→ Dataset entries

--- --- ---

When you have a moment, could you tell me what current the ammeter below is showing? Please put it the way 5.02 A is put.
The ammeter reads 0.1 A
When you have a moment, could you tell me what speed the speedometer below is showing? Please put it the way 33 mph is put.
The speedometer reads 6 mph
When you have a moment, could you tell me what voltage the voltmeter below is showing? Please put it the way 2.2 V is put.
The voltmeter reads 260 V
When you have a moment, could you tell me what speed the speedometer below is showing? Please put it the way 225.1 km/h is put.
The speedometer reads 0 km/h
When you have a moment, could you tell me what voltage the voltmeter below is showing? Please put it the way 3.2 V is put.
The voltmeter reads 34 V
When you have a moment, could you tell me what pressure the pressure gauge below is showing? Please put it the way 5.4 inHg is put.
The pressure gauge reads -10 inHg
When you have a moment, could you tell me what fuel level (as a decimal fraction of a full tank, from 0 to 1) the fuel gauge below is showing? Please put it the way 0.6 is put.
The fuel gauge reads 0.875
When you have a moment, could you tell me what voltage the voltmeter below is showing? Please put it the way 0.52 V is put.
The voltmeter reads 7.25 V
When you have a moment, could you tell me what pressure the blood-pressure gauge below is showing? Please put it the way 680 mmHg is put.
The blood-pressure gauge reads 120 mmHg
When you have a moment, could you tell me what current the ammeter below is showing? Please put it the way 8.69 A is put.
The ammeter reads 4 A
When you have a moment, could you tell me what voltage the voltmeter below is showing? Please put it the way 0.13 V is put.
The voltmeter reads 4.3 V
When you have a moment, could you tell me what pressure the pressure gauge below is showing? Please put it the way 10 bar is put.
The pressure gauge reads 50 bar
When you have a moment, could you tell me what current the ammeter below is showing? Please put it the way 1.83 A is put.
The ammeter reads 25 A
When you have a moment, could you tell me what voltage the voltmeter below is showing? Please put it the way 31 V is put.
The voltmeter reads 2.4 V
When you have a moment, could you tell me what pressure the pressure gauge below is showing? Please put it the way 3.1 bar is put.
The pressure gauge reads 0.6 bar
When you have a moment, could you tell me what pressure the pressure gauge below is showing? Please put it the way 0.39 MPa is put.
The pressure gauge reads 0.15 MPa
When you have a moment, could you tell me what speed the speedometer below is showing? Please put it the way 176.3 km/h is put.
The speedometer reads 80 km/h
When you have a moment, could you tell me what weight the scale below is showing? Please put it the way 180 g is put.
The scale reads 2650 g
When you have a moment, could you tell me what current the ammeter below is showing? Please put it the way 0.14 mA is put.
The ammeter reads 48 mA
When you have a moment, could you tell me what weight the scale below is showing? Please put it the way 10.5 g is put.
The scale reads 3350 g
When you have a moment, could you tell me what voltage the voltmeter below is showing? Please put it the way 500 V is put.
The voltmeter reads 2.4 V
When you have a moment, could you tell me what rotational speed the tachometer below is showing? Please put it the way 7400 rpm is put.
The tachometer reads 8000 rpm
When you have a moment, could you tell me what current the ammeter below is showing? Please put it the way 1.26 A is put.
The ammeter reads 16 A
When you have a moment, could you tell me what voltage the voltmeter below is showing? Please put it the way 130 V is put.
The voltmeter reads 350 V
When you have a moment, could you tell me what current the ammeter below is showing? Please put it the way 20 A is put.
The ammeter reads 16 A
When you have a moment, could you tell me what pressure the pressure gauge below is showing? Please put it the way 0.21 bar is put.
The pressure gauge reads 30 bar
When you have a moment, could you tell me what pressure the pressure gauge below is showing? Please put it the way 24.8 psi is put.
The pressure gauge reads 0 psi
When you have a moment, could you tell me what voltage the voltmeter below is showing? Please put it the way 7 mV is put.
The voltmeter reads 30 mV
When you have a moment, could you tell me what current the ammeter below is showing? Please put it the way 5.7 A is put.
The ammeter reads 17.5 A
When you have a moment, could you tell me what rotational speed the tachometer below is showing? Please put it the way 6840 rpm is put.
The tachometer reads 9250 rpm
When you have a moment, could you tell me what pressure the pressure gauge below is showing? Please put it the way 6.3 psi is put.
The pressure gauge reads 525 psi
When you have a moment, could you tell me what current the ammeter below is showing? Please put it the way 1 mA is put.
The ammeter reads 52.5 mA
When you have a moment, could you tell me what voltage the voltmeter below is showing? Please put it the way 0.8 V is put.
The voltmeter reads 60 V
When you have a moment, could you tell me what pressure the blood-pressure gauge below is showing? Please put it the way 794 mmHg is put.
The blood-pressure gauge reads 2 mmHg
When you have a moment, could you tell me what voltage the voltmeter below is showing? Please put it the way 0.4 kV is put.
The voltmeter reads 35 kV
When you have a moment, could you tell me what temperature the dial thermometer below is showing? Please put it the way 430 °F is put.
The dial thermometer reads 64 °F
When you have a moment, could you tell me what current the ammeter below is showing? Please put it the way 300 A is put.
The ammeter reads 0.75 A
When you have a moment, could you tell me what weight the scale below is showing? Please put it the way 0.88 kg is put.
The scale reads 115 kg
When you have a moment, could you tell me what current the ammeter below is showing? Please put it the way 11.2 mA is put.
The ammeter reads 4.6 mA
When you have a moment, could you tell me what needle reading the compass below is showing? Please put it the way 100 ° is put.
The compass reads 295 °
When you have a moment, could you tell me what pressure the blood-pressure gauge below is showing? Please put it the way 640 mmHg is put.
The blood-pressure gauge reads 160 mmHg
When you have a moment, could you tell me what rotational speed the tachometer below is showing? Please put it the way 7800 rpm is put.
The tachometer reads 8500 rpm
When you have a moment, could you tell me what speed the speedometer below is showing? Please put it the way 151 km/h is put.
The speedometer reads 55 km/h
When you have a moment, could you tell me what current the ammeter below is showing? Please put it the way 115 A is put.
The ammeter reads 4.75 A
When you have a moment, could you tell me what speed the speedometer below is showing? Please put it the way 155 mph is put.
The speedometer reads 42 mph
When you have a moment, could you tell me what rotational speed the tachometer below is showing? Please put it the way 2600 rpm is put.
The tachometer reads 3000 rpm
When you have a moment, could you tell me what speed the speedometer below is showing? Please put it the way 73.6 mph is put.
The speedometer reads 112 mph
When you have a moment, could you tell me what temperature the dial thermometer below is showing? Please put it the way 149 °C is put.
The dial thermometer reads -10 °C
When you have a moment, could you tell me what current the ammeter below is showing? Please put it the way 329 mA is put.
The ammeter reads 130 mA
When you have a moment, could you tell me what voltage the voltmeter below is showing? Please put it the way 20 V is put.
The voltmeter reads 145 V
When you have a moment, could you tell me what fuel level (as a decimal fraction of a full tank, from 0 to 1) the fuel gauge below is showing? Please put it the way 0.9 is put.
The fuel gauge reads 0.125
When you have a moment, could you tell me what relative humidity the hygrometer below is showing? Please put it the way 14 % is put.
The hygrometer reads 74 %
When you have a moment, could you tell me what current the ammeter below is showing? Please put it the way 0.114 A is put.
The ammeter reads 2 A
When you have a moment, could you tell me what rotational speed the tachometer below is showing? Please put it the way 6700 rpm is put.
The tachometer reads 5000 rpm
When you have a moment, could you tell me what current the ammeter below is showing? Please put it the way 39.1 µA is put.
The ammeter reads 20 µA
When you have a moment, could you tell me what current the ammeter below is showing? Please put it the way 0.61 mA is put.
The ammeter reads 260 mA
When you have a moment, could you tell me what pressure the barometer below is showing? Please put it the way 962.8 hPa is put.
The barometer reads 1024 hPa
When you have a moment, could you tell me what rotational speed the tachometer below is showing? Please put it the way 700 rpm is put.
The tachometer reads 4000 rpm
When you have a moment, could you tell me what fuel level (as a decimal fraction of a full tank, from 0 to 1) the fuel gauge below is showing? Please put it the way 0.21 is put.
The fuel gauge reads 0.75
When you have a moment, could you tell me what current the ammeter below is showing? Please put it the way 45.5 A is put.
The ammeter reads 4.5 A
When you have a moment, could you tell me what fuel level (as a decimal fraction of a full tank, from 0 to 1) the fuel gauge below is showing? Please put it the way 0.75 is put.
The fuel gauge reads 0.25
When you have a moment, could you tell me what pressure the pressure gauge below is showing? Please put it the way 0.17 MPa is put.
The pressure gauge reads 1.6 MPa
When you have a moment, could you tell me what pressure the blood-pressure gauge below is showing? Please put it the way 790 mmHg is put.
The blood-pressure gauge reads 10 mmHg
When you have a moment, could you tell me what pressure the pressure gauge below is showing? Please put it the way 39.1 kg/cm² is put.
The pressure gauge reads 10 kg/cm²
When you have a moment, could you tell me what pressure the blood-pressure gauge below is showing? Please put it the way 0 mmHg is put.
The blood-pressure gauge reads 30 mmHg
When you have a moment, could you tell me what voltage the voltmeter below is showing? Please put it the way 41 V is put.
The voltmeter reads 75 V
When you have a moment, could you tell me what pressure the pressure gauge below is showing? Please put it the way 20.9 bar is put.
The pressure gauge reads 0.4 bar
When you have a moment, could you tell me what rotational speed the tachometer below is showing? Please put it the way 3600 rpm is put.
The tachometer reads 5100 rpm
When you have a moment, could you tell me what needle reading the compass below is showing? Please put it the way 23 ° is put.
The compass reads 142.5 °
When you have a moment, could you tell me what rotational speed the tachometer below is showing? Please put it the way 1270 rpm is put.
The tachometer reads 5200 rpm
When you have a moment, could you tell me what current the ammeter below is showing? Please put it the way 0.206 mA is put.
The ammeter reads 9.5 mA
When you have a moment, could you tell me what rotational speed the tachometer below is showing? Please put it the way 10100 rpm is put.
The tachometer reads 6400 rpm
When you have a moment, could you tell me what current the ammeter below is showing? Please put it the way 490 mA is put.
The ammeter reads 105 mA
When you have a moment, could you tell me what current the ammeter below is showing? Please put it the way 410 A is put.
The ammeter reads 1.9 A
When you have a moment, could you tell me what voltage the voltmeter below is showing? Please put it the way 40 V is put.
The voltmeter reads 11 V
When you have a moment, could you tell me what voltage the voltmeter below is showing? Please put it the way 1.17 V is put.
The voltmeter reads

--- --- ---

→ Task statement
Reproduce the entries from the first line through the line containing "The speedometer reads 6 mph", swapping "speedometer" for "speed gauge" and leaving everything else unchanged.

→ Output
When you have a moment, could you tell me what current the ammeter below is showing? Please put it the way 5.02 A is put.
The ammeter reads 0.1 A
When you have a moment, could you tell me what speed the speed gauge below is showing? Please put it the way 33 mph is put.
The speed gauge reads 6 mph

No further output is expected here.